This blog is part of the series featuring ideas contained in the new HEPI-Brightside report, Reaching the parts of society universities have missed: A manifesto for the new Director for Fair Access and Participation. It showcases the idea from Andrew Berwick, Chief Executive of The Access Project (TAP).
Effective programmes change young people’s lives. This is magical, but building a programme is not magic. You pilot, then if this appears to work you develop and improve through evaluation and specific annual refinements.
The Access Project has run its programme since 2008, but this has been transformed through changes made every year. I am proud of the result: we have evidence of impact, and will make more changes to improve further.

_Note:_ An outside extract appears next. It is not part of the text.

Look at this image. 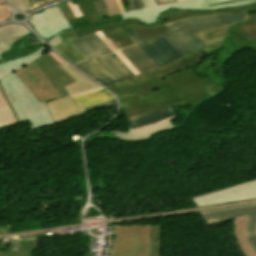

Yet I am still dismayed by the wider progress made on access. Despite huge increases in spending, we are so far from closing the access gap. Increasing spending and volume of programmes is not solving this problem. We need better programmes. This can only happen by evaluating, improving what works, and dropping what does not.
The Office for Students should promote long-term evaluation planning, beyond the annual Access Agreement cycle. It should encourage all universities to invest in analytic capacity – even where it means reducing activity with young people.
Widening participation is a young endeavour within the field of education: we are improving, and have much to learn. I hope the Office for Students will foster a culture where we take our duty to learn as seriously as our duty to deliver.